What an amazing high I had in the first months after Itai was born. All seemed possible and beautiful and looking at this baby daily still fills my heart.
Talking with single moms made me think, why make things complicated and have two or more people involved? A good friend of mine was telling me how much she is relieved not to have to make decisions with anyone else but herself: “things are more easy this way, I make my mistakes and no one judges me”.
This resonates with me quite a lot. Tensions between Gracia and me are almost daily matters, we are old friends and we are both conflicted between the feeling of “we know what Itai needs now” and at the same time “we have no clue”. The knowing part is logical but part of it is also projection, passion and strong feelings. Being a therapist I learned and felt many times the power of projections through the mistakes I made along the way. Projection is a complicated thing; it contains something beautiful called empathy, and turns it into believing you know what’s best for someone else. But this experience, this child of mine brings it all into a different dimension.
So many decisions and so many assumptions all day long. He needs to eat or to sleep? Play or just cry a little? Is his stomach aching or is it a fart, teething? Vaccine? Is he sick? Does he have fever? Is he dressed enough or too much? The more people around the more answers to these questions, the more involved people are in the life of Itai the stronger they feel about it… And in some strange way, you feel more alone.
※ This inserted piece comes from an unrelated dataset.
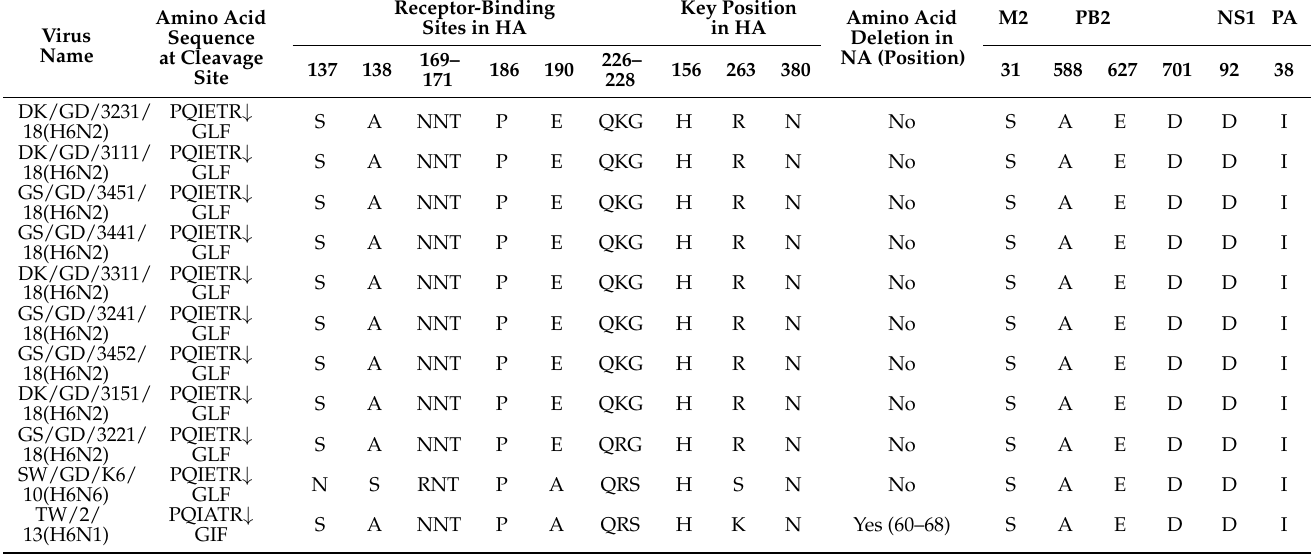
Table 2. Molecular characterization of H6Nx influenza viruses in China. DK, duck; GS, goose; SW, swine; TW, Taiwan; GD,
No one really understands you, when you explain it to another person they look at you with this impatient look of “really, that’s your problem?”. You are alone because of this feeling of not knowing if you are doing it right. You are alone because of ‘knowing’ that you are right but you don’t get to have the last word every time, because you are not the only one who is in charge.
We live in a world where we find it harder to negotiate and to make decisions together, we prefer to live alone, to work from home, to fuck when and where we want. The western world makes it easier and easier to be a functional unit all by ourselves. All those courses preaching you to be yourself, make what’s good for you, make yourself happy. It’s almost a religion.
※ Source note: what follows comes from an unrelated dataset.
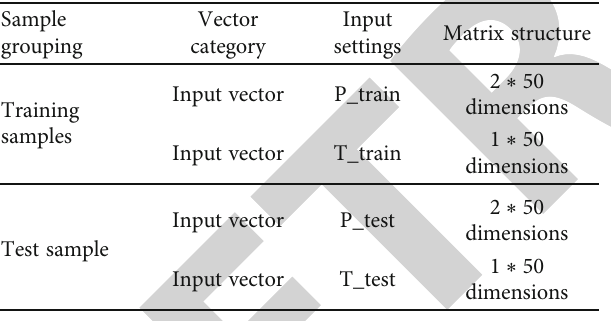
Table 3: Neural network complex model vector setting content.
But I feel that this ongoing negotiation, all those people involved in the nurturing, make it so that Itai will experience a wide variety of responses, emotions and approaches, learn that the human experience is so rich and diverse. This also means I am not always right.
Am I alone or am I part of a wide spectrum of human behavior and identity? Being a two-spirited parent helped me to be more receptive and inclusive. Parents are just trying their best in a world that tries to avoid conflict and “I do it my way” is a statement of empowerment.
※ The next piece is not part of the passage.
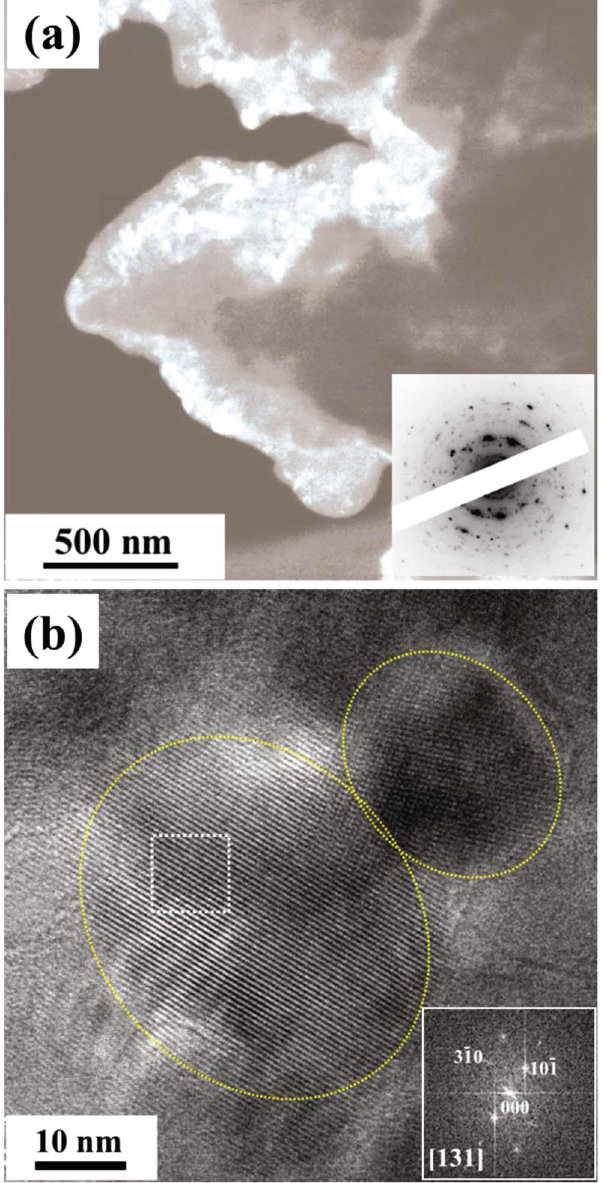
Figure 5. The DF image ( a ) and HR-TEM image ( b ) indicating the microstructure of the the 75Li 2 S·25P 2 S 5 glass ceramics, together with the corresponding ED and FFT pattern in the inset of ( a ) and ( b ), respectively. The FFT pattern was obtained from the dotted square regions in ( b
I WON’T DO IT MY WAY, I’ll negotiate my way with the world around us, with my co-parent, my partner, her partner, my collective, her collective. Is it better? Who knows. I hope this will raise a person that makes decisions negotiating with the other, with the society he lives in and the nature surrounding us all.
So, was I more alone without a child, doing whatever I felt like, making my own decisions about my life, my time and my future plans? Maybe I was more alone?